Text passage:
I have friends who are traveling and posting beautiful pictures. The Slovenia and Ljubljana accounts I follow on social media are splashing out during the height of the tourist season with their own gorgeous photos. It’s been a long time since I’ve been in Ljubljana in the summer and there are so many things which only exist in the bright flash of the warm months. I’m checking in with Slovenian friends to say hi and pick their brains for tidbits I can’t find on the internet. I miss them, as much as, if not more than, the place.
No place is without flaws, whether they be political, social, environmental, or related to infrastructure. I know it’s a bad idea to idolize a real place to the point of glossing over those things. Doing so does a disservice to the people who actually live there. Having said all that, it’s not about escape to a fairytale, though given the news and the state of politics here it could easily be; it’s more about feeling homesick for a place that was so very briefly home.
Slovenia, and Ljubljana especially, have changed a great deal since the early 1990s when I was at university and walked and biked my way around town. Every time I go back, I find out about ten new things I want to do on my next trip. I guess because I don’t live there now, everything can feel new and exciting and not like the swirling hurricane of change it can sometimes feel like if you live in it or through it.
I can sit here and intellectualize this all day but I’ll still feel the same way. I’ll still be wildly in love.
If you’ve read the book, I hope you’ve fallen a little bit in love with Slovenia, too. I won’t be jealous.
After I signed my contract with Griffyn Ink, Eli Jackson, indie publisher badass, sent me an envelope with two really nice pens. The enclosed note said they were for signing copies when my book came out. I put them in my desk box, the closest thing I have to a drawer because I work at an old IKEA sofa table with the legs cut down. That I would be signing books seemed like an impossibly far off and surreal thing.
I’ve signed a few now. The first one went to my sister, who has always encouraged me, in life and in writing. A stack went off to Slovenia and a few to heart-friends who have supported me along the way. I’ve also signed a few to readers who bought my book at the first few pre-release events on the mini-tour. Those pens are really nice and the readers were even nicer. It still boggles my mind that someone picked up my book, read the back, and purchased it. That happened. I got to watch it happen.

Assignment: Pick up the passage about missing Ljubljana and signing copies of the book after its final sentence, and continue writing it.

Data listing:
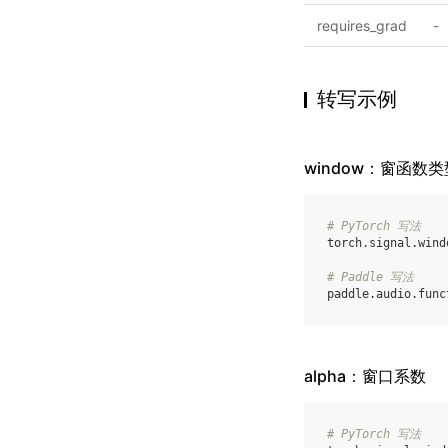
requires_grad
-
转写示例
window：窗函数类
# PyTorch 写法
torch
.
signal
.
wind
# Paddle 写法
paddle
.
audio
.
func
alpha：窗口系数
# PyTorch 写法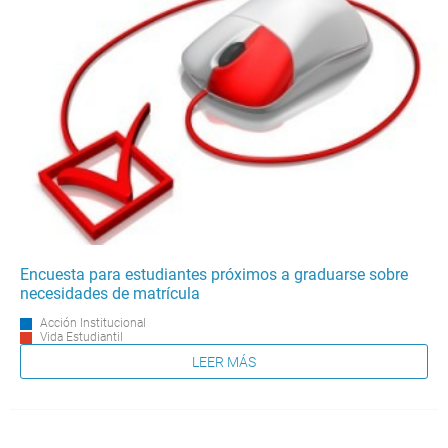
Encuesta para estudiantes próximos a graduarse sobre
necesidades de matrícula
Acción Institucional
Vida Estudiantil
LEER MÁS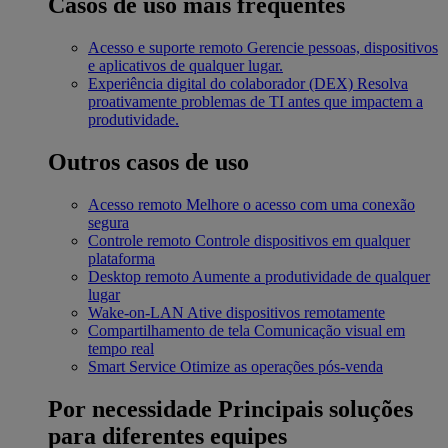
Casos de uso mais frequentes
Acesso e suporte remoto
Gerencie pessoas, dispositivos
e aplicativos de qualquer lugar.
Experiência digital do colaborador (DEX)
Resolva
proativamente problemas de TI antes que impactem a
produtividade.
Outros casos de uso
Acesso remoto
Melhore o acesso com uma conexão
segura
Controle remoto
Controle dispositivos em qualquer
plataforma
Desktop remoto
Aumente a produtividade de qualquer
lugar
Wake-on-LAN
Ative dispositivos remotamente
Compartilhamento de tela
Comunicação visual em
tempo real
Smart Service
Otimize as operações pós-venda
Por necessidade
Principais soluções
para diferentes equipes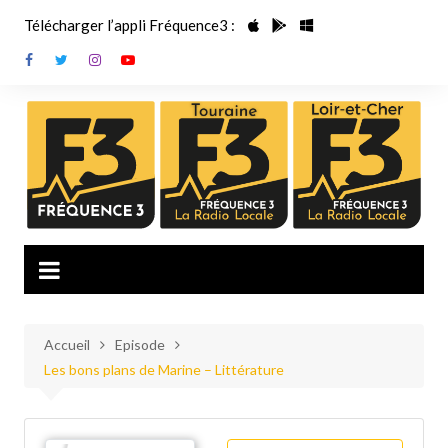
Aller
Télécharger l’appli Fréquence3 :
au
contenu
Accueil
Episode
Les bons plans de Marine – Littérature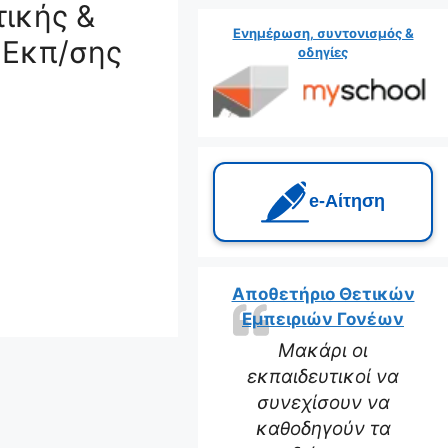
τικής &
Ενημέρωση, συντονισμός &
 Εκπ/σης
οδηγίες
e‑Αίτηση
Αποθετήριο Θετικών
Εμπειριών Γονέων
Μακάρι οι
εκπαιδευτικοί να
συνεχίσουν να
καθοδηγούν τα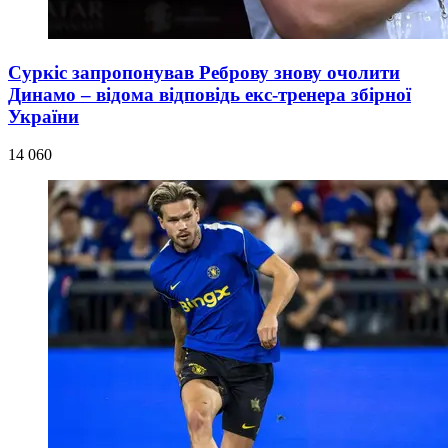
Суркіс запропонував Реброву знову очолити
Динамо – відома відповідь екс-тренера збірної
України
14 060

Exercise answer:
A book with my name on the spine on my shelf, and now a few others’ shelves as well, is an undeniable fact and yet…
I’m incredulous I finished writing and editing a manuscript, someone wanted to publish it, and it’s a thing out in the world. Surely not me. I kept telling myself if one person who’s never met me and doesn’t know anything about me said something nice about the book, then it would be real. It happened and I still didn’t believe it.
The crushing insecurity of the creative mind is a real thing. Self-doubt or imposter syndrome or whatever name you want to give it, is a giant hurdle for a lot of people. There is fantastic work missing from library shelves and gallery walls and concert halls because it is so easy to talk ourselves out onto the I’m-not-good-enough ledge. Trust me there’s a lot of room out here on this jut of land; I’ve built a house on it and farm turnips.
On this journey from idea to dead-tree book in my hand, I’ve learned a few things. Having the idea is a good thing. Putting my butt in the seat to write was an act of will. Finishing it might have been an act of divinity. I did those three things. Of course there were hours and days of “who could possibly want to read this”? Those still happen; I know it’s not literature for the ages. There was the crushing reality of a typo on the opening page (fixed after I ordered my copies for the mini-tour).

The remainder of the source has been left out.